Text section:
# Nissan EFB13 Messed up



## adinindu (Dec 6, 2013)

Model : Nissan EFB13
Engine : GA15DS with ECC
Note : Without E.G.R Model

I am from Sri Lanka and have a EFB13 since 3 months. In here its suppose to do 10-12KM/L in city limits and 12-14KM/L outstation. However mine did only 4-5KM/L in city and 7-8KM/L in outstation. Also my spark plugs were fouled too. So i did little research and figured it might be carburetor problem and gave it to a guy for repair. He put a repair kit and try to fix it few times. Every time he fixed it up, car runs very smooth and even i could see water coming out of exhaust. However the fuel consumption stayed the same and spark plugs too. Also i could see a little bit of black smoke coming out of exhaust time to time. Since the repair guy claimed carb might have been messed up by previous owners and good to replace it, i replaced it with a new one. Then i got a little improvement on fuel(5-6KM/L City) and power. 

Even though there were no black smoke i could see lot of carbon inside exhaust pipe even after i cleaned it completely. So i went to a emission testing center and put it to a test, they were flattered - my idle CO level was 10-11(no black smoke) and it was suppose to be under 0.4.

Images with bounding boxes:
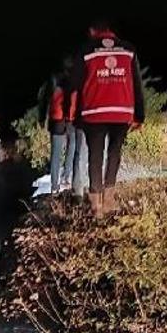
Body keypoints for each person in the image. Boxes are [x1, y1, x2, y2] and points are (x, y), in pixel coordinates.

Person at [70, 19, 145, 218]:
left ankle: (96, 206)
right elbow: (136, 83)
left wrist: (75, 116)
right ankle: (110, 200)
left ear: (92, 30)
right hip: (122, 111)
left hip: (93, 112)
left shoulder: (86, 50)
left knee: (95, 156)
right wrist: (139, 115)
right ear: (111, 30)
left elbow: (75, 84)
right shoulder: (128, 49)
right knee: (114, 153)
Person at [38, 56, 76, 195]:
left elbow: (44, 99)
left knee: (56, 153)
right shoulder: (76, 78)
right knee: (72, 148)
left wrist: (42, 118)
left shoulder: (53, 79)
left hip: (57, 119)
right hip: (72, 119)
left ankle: (55, 186)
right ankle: (66, 177)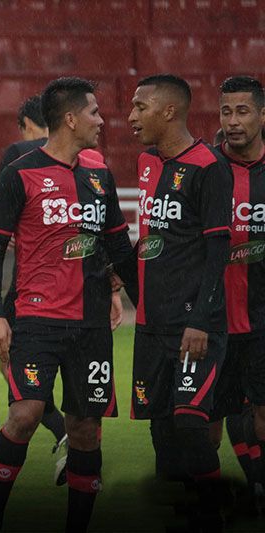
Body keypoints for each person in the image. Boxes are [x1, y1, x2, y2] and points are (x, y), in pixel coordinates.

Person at [0, 77, 136, 532]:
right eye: (94, 113)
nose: (101, 121)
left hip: (89, 325)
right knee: (25, 413)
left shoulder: (99, 173)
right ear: (70, 119)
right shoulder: (20, 170)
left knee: (85, 426)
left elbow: (118, 247)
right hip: (35, 318)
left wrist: (134, 299)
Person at [127, 74, 233, 528]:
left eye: (139, 107)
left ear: (168, 111)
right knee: (163, 433)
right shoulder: (147, 163)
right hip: (151, 328)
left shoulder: (210, 166)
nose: (131, 117)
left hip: (194, 326)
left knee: (191, 424)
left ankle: (215, 514)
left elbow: (218, 251)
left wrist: (203, 319)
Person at [211, 75, 265, 507]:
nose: (232, 121)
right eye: (226, 111)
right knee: (208, 420)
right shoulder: (206, 170)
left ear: (262, 116)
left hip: (263, 318)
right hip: (212, 321)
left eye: (242, 111)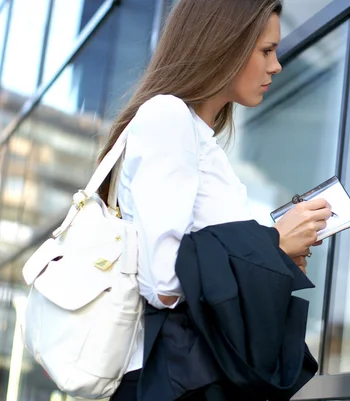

Exercise requirements:
A) Copy the forum post about the Nissan EFB13 word for word from "I am from Sri" to "City) and power.".
B) Using the forum post about the Nissan EFB13, answer yes or no for each statement and quote the exact words that decide it: (i) The car is the E.G.R model. (ii) After the carburetor was replaced, city fuel consumption improved to 5-6 km/L. (iii) The idle CO level measured at the emission testing center was under 0.4.

Task-by-task answers:
A)
I am from Sri Lanka and have a EFB13 since 3 months. In here its suppose to do 10-12KM/L in city limits and 12-14KM/L outstation. However mine did only 4-5KM/L in city and 7-8KM/L in outstation. Also my spark plugs were fouled too. So i did little research and figured it might be carburetor problem and gave it to a guy for repair. He put a repair kit and try to fix it few times. Every time he fixed it up, car runs very smooth and even i could see water coming out of exhaust. However the fuel consumption stayed the same and spark plugs too. Also i could see a little bit of black smoke coming out of exhaust time to time. Since the repair guy claimed carb might have been messed up by previous owners and good to replace it, i replaced it with a new one. Then i got a little improvement on fuel(5-6KM/L City) and power.

B)
(i) No: "Note : Without E.G.R Model"
(ii) Yes: "Then i got a little improvement on fuel(5-6KM/L City) and power."
(iii) No: "my idle CO level was 10-11(no black smoke) and it was suppose to be under 0.4."